East Africa businesses post mixed results, blame forex losses, devaluation
Posted Monday, March 7 2016 at 15:54
- Businesses shrugged off the weakening of regional currencies against the US dollar, the currency devaluation in South Sudan, inflation and high interest rates to post profits with the exception of retailer Uchumi Supermarkets.
- Executives attributed the performances to cost cutting and increased reliance on technology to deliver services to consumers.
East Africa’s publicly listed companies posted moderately positive performances despite the challenging business conditions that prevailed last year.
Businesses shrugged off the weakening of regional currencies against the US dollar, the currency devaluation in South Sudan, inflation and high interest rates to post profits with the exception of retailer Uchumi Supermarkets.
Executives attributed the performances to cost cutting and increased reliance on technology to deliver services to consumers.
KCB announced a 16.4 per cent increase in its profits to $196 million, even as it booked a $61 million foreign exchange loss, mainly from its South Sudan operations, where the national currency was devalued by 84 per cent in December. The bank saw its total interest income grow by 18.7 per cent to $56.3 million, with the loan book rising by 21.9 per cent to $345.9 million.
KCB bank chief executive Joshua Oigara said that the lender saw a 14 per cent dip in net profit largely attributed to lower non-interest income and a drop in earnings.
Maurice Oduor, an investment manager at Cytonn, said that the bank would have posted better results had it not been for the devaluation of currencies in Juba.

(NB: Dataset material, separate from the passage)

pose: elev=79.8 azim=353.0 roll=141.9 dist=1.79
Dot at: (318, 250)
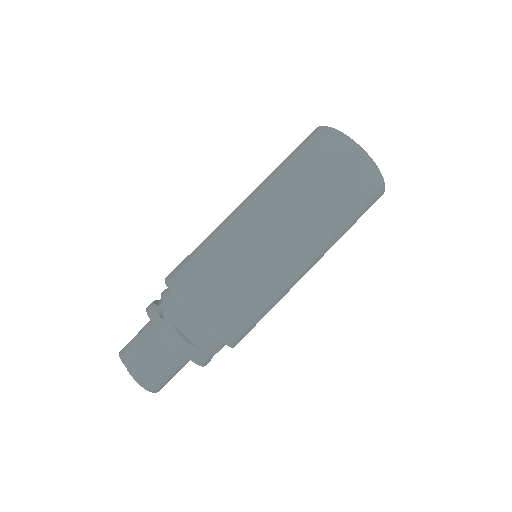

“This devaluation will hit most firms’ books as it was done late last year and they have to book it. But going forward, we expect a rebound in this market because it was a one-off thing,” Mr Oduor said.
CfC Stanbic, which also has operations in Juba, booked a $70 million loss also attributed to the devaluation that saw its net profits dip by 14 per cent. The firm’s profits in 2015 stood at $46 million compared with $54 million in 2014.

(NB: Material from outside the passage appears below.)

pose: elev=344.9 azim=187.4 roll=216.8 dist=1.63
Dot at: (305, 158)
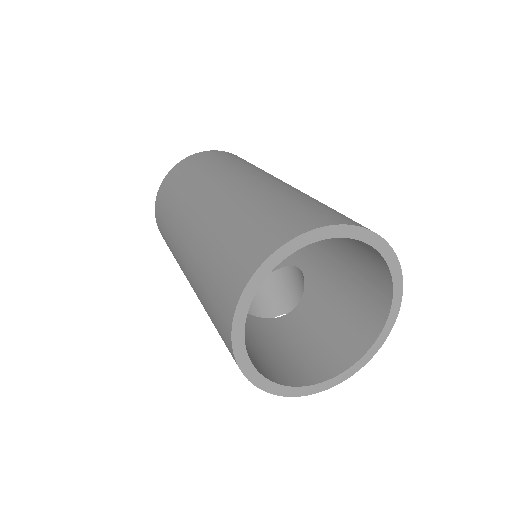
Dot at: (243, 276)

CfC Stanbic Bank chief executive Philip Odera said that the challenges in the Juba market are still there, making the business environment unpredictable.
“The South Sudan environment continues to deteriorate posing a challenge to not only us but firms within this market,” Mr Odera said “We saw our balance sheet move from $80 million in 2014 to $10 million last year after the South Sudan Central Bank announced the devaluation in December.”
CfC Stanbic saw net interest income grow to $93 million while its loan book surged 15 per cent to hit $101.5 million. The firms’ non-interest income ,which includes, fees, commissions and forex trading, dropped marginally by 0.1 per cent to $71 million.
NIC Bank, which has subsidiaries in Uganda and Tanzania, also booked a $31.6 million forex loss in the conversion of the foreign units into local currency. Both the Ugandan and Tanzania units have fared poorly against the dollar and the Kenyan shilling leading, to these losses.
Mortgage provider Housing Finance (HF) reported a 22.7 per cent growth in net profit due to increased lending. The firm’s net profit last year stood at $11 million up from $9.75 million, the previous year.
HF’s chief executive Frank Ireri attributed the growth to diversification of its banking products, a new insurance strategy and a growing property unit.